I just talked with a dear friend on the phone today–she and her son are big advocates for supporting children with mental health diagnoses and encouraging resiliency in everybody (

Resiliency might be seen as giving someone the tools to bounce back and recover in a healthy way in the face of adversity, so the huge ocean waves of life become more like manageable whitecaps.

I often think about how I can help my own children develop resilience as we cope with new and challenging situations living overseas and sending them to local schools.

But my big heroes of resilience here are some of these guys who have been abandoned by all, yet in the nurturing care of a foster parent, begin to come into the person they were created to be.
Here is Daniel, in December 2011, at a visit to the orphanage.  Age ~7-8 years.

In March he was granted permission to be fostered, and came in for a number of clinic visits for a myriad of primarily malnutrition-related health problems.

He was one of the skinniest humans I have ever laid eyes on personally, alive.

And now in October, I am seeing him smile for the first time.

Currently he is seemingly repeating all the developmental stages from infancy on up, and is sort of like a 9-12 month old socially and with gross motor skills.

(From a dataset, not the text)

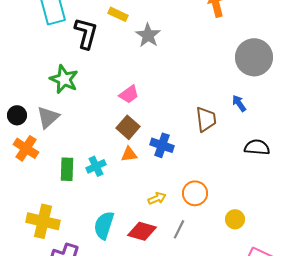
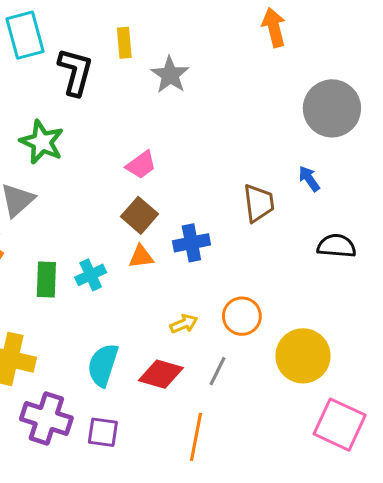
yellow rectangle: (118, 14) -> (124, 43), turned 60
blue cross: (162, 145) -> (191, 243), turned -30
yellow circle: (235, 219) -> (303, 356), size x1.8

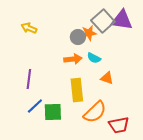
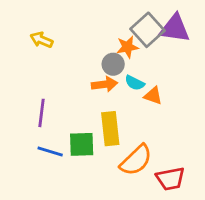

I may share more of his story another time, because I am convinced it is still emerging.


4 responses »

  1. What a life! Amazing will to live and an incredible survivor. A timely reminder of how very precious our children are. Thankyou for sharing a little of your challenging work. I try to end each day by telling my (foster) kids how wonderful and special they are, how much I love them and how tomorrow will be a fantastic day. Even when it’s been a tough day in attachment disorder/FAS/ASD world :).

  2. I think the joy is when you can see the children as created just the way they are for a reason, and they are loved precisely for who they are and not for who you wish they would become! thanks for reading!!